What have been the yields from the Welspun acquisition?
In September 2016, we completed the acquisition of Welspun Renewables. With this, we have become India’s largest renewable energy company. Welspun Renewable Energy Private Limited has about 1,141 MW of renewable power projects comprising 990 MW of solar power projects and about 150 MW of wind power projects. Today, Tata Power’s total generation from non-fossil fuel operating capacity stands at 3,060 MW, which amounts to almost 30 per cent of the company’s total generation capacity. The company’s robust non-fossil fuel portfolio comprises 693 MW of hydro, 918 MW of solar-, 1,074 MW of wind-, and 375 MW of waste gas-based generation. Taking a step further towards building a greener portfolio, the company last year revised its share of non-fossil fuel-based capacity upwards to 35-40 per cent by 2025. Its wind generation capacity increased by 82 per cent in financial year 2017, growing from 591 MW in financial year 2016 to 1,074 MW in financial year 2017, while solar generation capacity rose 1,539 per cent, from 56 MW to 918 MW during the same period. The company has several renewable energy projects located in states such as Maharashtra, Gujarat, Madhya Pradesh and Rajasthan. It is also in the process of implementing nearly 500 MW of renewable power projects at various locations.

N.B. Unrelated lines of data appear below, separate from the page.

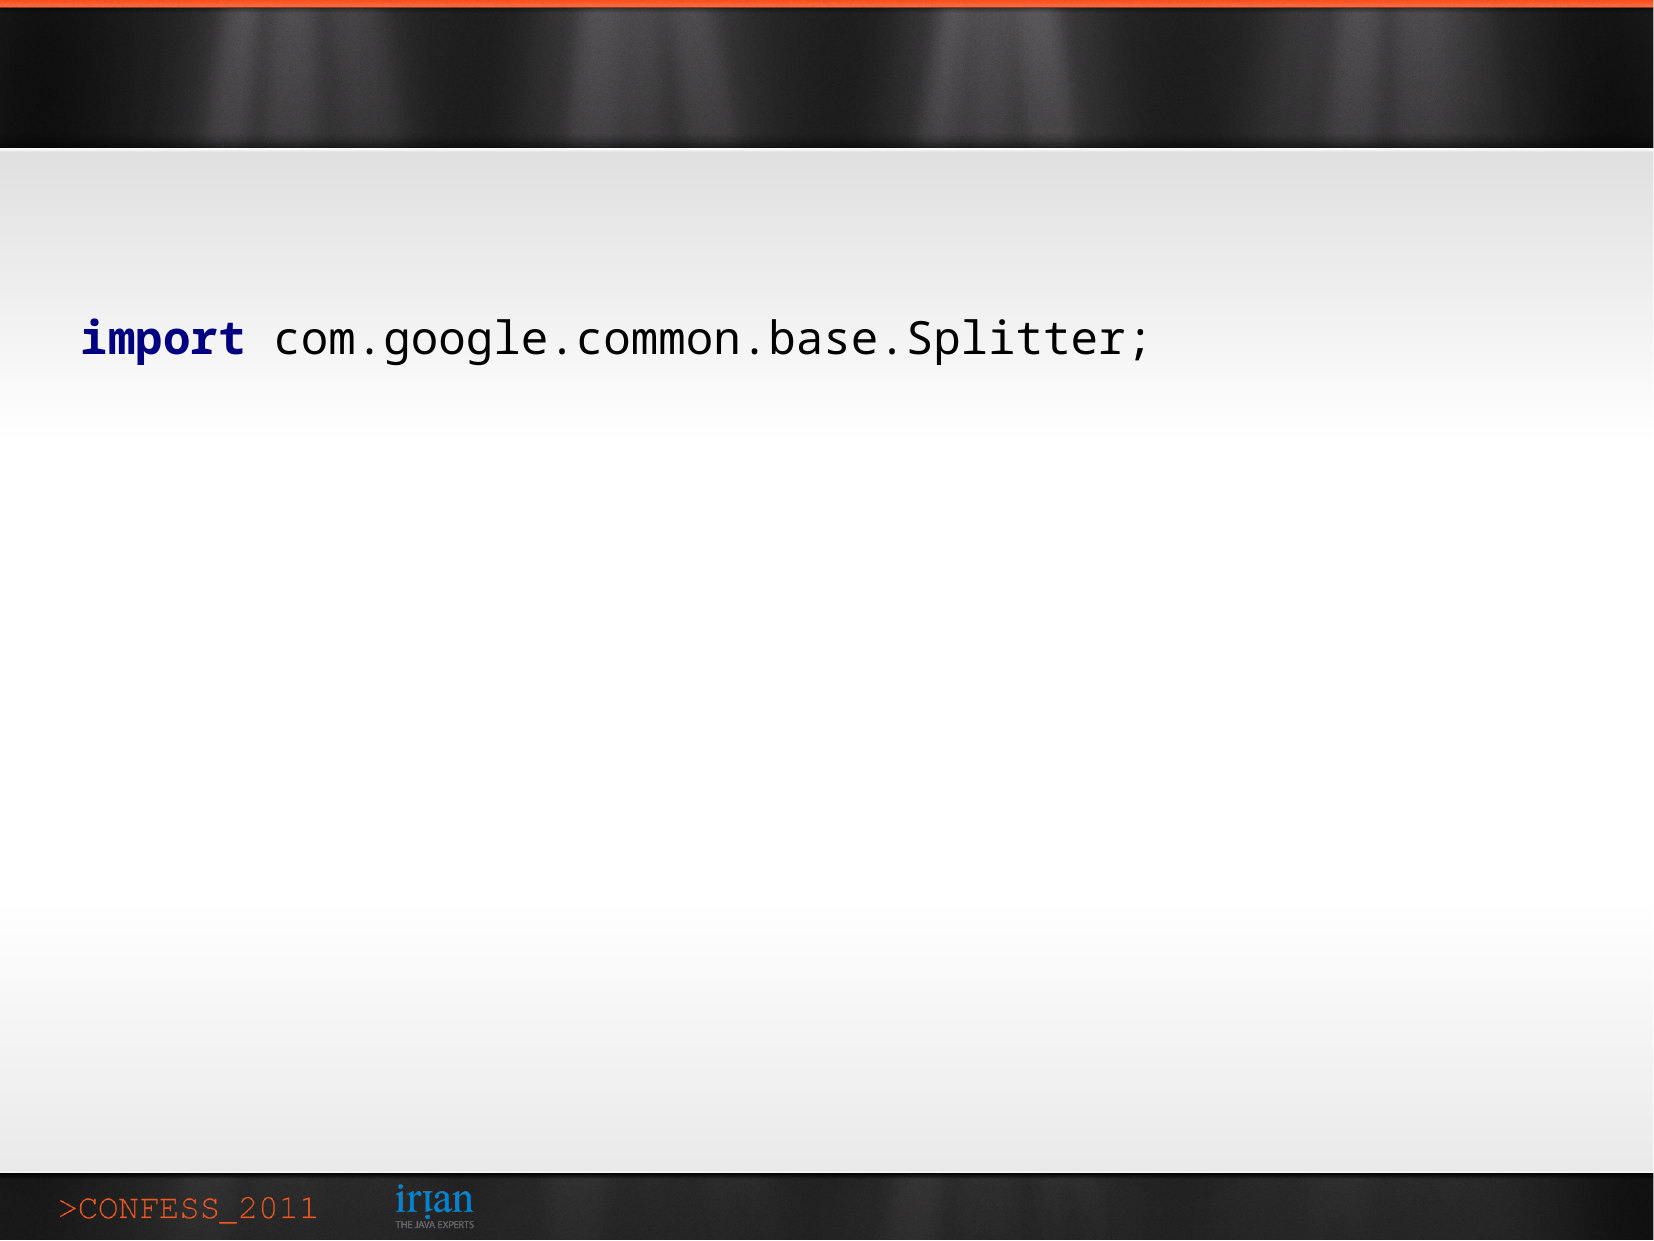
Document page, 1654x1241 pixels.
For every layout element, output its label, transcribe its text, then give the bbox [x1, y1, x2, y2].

picture [0, 0, 1654, 1240]
subtitle import com.google.common.base.Splitter; [80, 305, 1654, 1125]
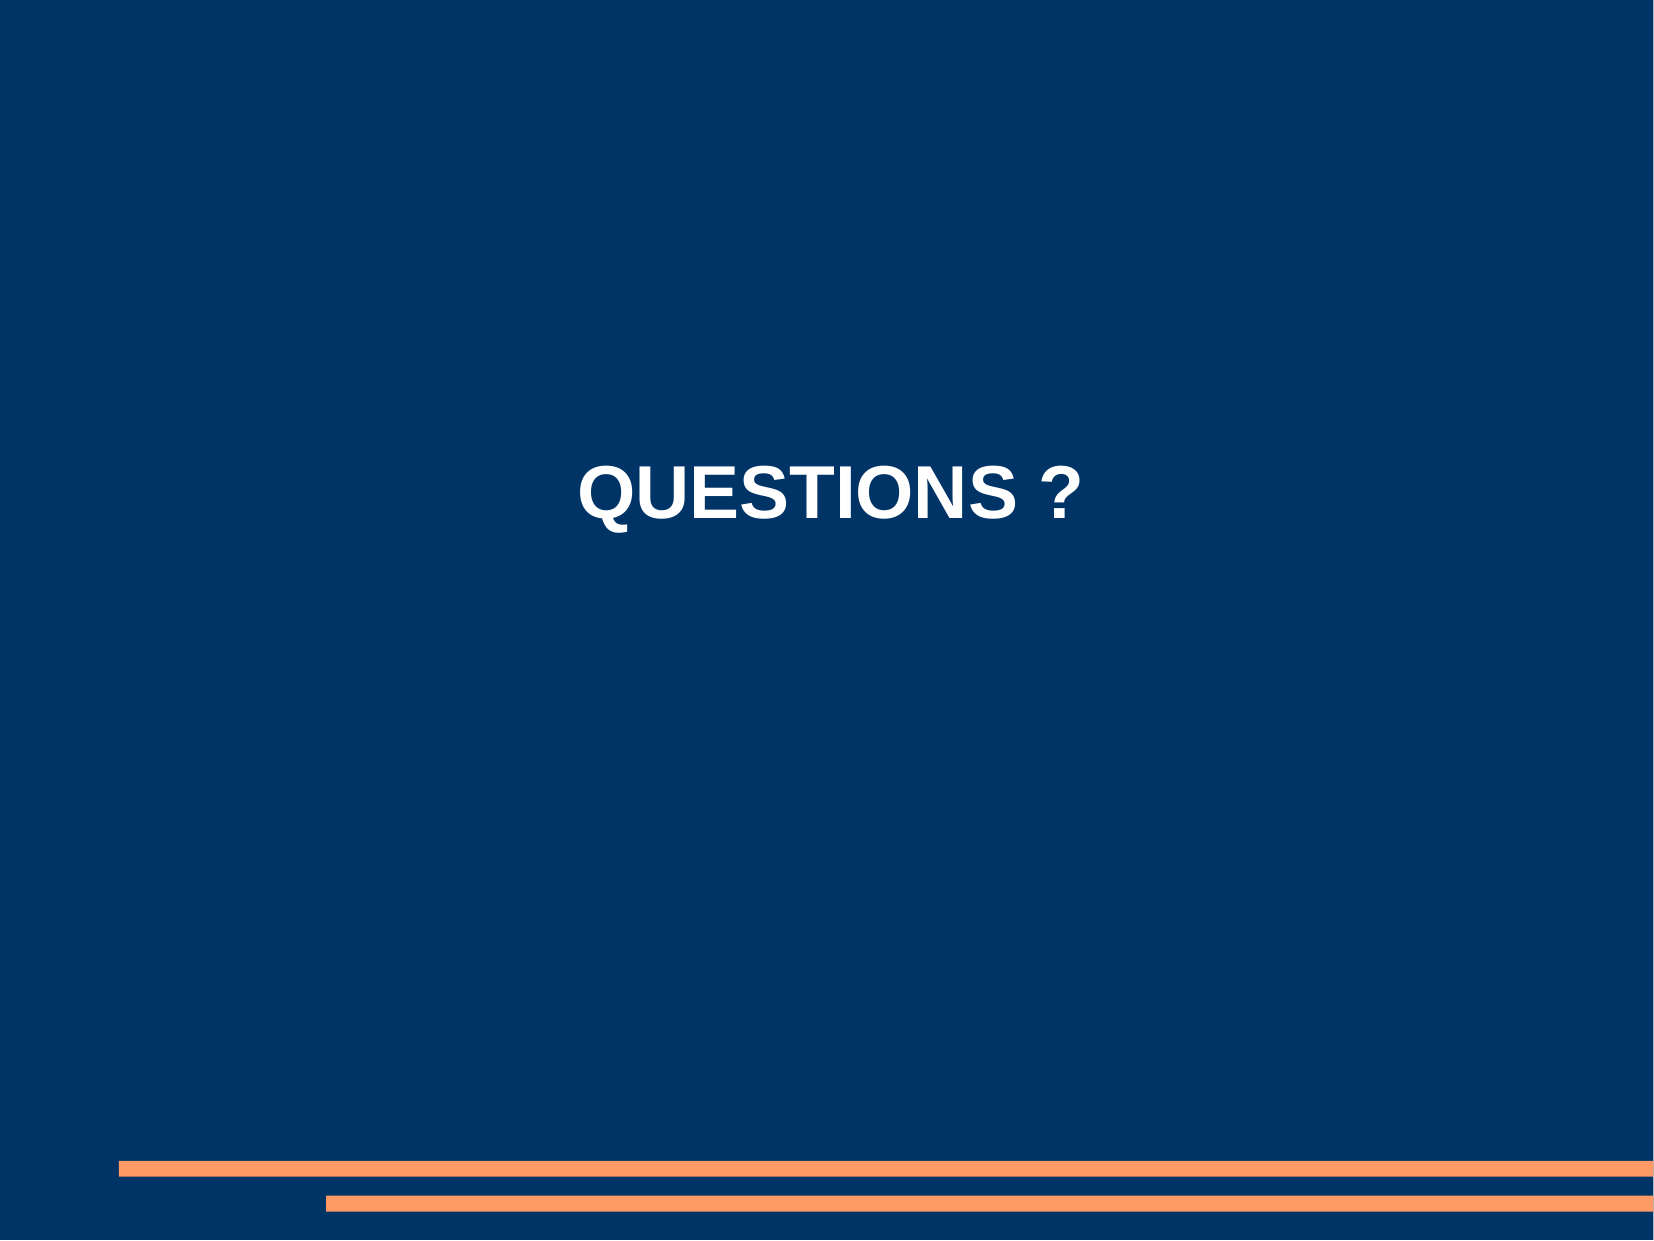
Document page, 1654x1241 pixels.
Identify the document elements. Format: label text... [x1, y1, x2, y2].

text_box QUESTIONS ? [472, 442, 1211, 656]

How has been the performance of the company’s coal business? What is the update on the sale of Indonesian coal mine assets?
The company’s coal business is at present entirely in Indonesia and, with coal prices firming up in the past few months, it has been doing well. Tata Power has announced the sale of the Arutmin mines while three other mines in Indonesia will still have Tata Power’s participation.
What are the major focus areas for the distribution business going forward?
We are aiming to further expand our network in Mumbai and give our consumers better power supply and service, subject to regulatory approvals. Tata Power’s total customer base crossed the 2.6 million mark, as Mumbai Distribution’s consumer base crossed 670,000 customers with over 100,000 consumers on Tata Power’s wires. We recently executed a distribution franchisee agreement (DFA) for electricity distribution in Ajmer city, forming a special purpose company, TP Ajmer Distribution Limited. The company signed the DFA with Ajmer Vidyut Vitran Nigam Limited to cater to the power requirements of customers in Ajmer for a period of 20 years. Our Delhi subsidiary, Tata Power Delhi Distribution Limited, is continuing to perform well and is a benchmark distribution and transmission company in the country. Tata Power signed a DFA with the Jharkhand State Electricity Board through its subsidiary, Tata Power Jamshedpur Distribution Limited, on December 5, 2012 for power distribution in the Jamshedpur circle for a period of 15 years. We look forward to more distribution opportunities in other states as well.